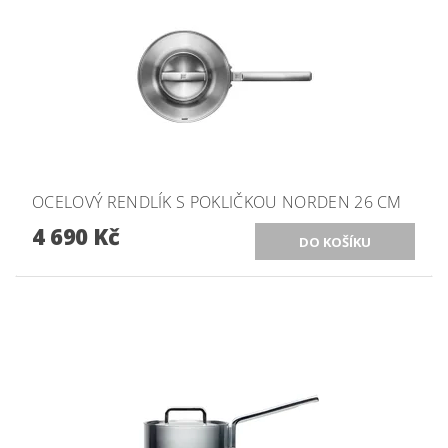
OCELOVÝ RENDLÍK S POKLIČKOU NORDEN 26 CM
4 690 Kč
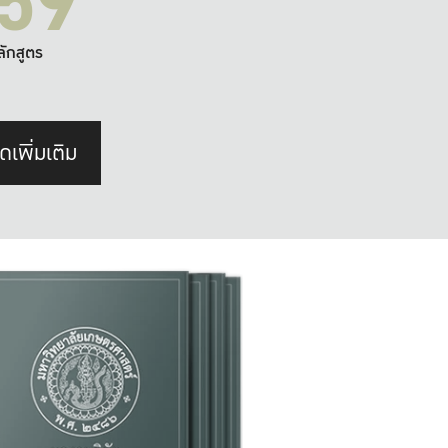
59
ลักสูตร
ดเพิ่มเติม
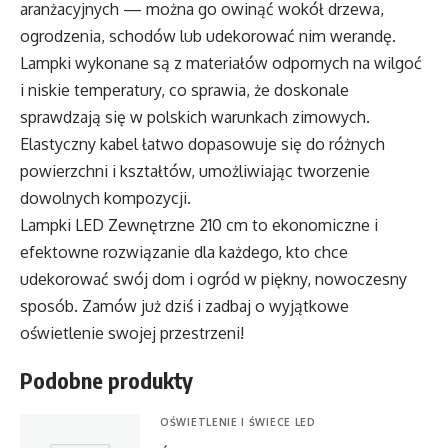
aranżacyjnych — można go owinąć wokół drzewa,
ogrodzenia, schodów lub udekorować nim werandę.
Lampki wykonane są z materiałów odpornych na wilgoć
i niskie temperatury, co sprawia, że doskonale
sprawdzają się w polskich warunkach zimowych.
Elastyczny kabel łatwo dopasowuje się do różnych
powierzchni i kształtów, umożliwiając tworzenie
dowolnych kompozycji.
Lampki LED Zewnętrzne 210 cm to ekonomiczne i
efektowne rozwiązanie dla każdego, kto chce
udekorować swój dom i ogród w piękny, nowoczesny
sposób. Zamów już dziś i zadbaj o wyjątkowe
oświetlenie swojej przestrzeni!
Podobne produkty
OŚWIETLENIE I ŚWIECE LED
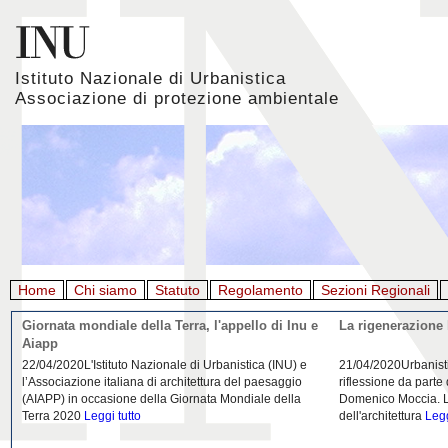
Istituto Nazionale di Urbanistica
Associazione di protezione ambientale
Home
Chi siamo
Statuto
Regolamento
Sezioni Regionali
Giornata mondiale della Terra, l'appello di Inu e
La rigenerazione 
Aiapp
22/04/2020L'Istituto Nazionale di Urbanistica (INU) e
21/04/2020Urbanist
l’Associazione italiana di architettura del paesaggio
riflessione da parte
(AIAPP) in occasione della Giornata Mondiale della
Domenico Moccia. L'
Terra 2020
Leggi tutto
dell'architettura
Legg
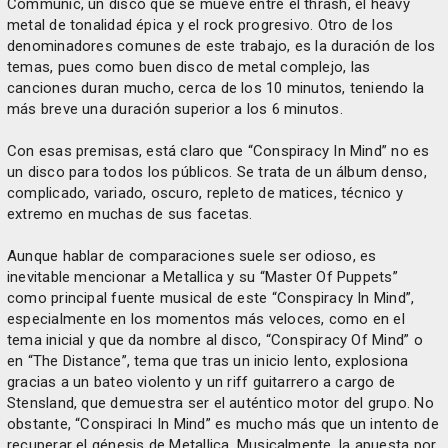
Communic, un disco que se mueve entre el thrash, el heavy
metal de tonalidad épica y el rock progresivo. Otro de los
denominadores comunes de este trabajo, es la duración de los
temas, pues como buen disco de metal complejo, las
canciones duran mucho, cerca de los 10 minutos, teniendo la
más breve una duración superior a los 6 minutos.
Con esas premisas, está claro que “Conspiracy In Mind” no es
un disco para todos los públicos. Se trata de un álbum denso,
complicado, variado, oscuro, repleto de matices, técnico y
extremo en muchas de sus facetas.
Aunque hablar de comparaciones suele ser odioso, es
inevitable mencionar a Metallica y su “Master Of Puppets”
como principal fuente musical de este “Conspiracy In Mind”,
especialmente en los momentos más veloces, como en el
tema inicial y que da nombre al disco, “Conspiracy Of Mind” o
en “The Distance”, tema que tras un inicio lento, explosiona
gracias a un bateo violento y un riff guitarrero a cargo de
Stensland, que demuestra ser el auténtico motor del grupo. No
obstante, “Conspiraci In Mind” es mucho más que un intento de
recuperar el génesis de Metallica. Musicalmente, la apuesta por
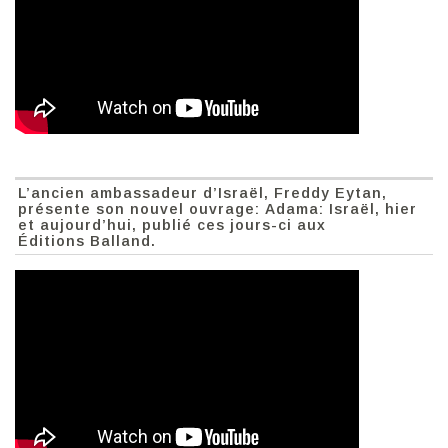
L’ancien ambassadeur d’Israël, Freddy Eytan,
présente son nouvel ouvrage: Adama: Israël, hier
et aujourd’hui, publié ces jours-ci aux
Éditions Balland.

WHAT THIS TASK INVOLVES: Starting at the first line of the material above and ending with the line that contains "Communic, un disco", reproduce every line exactly, and leave out the pictures.

TASK RESPONSE:
OCELOVÝ RENDLÍK S POKLIČKOU NORDEN 26 CM
4 690 Kč
59
ลักสูตร
ดเพิ่มเติม
aranżacyjnych — można go owinąć wokół drzewa,
ogrodzenia, schodów lub udekorować nim werandę.
Lampki wykonane są z materiałów odpornych na wilgoć
i niskie temperatury, co sprawia, że doskonale
sprawdzają się w polskich warunkach zimowych.
Elastyczny kabel łatwo dopasowuje się do różnych
powierzchni i kształtów, umożliwiając tworzenie
dowolnych kompozycji.
Lampki LED Zewnętrzne 210 cm to ekonomiczne i
efektowne rozwiązanie dla każdego, kto chce
udekorować swój dom i ogród w piękny, nowoczesny
sposób. Zamów już dziś i zadbaj o wyjątkowe
oświetlenie swojej przestrzeni!
Podobne produkty
OŚWIETLENIE I ŚWIECE LED
Istituto Nazionale di Urbanistica
Associazione di protezione ambientale
Home
Chi siamo
Statuto
Regolamento
Sezioni Regionali
Giornata mondiale della Terra, l'appello di Inu e
La rigenerazione 
Aiapp
22/04/2020L'Istituto Nazionale di Urbanistica (INU) e
21/04/2020Urbanist
l’Associazione italiana di architettura del paesaggio
riflessione da parte
(AIAPP) in occasione della Giornata Mondiale della
Domenico Moccia. L'
Terra 2020
Leggi tutto
dell'architettura
Legg
Communic, un disco que se mueve entre el thrash, el heavy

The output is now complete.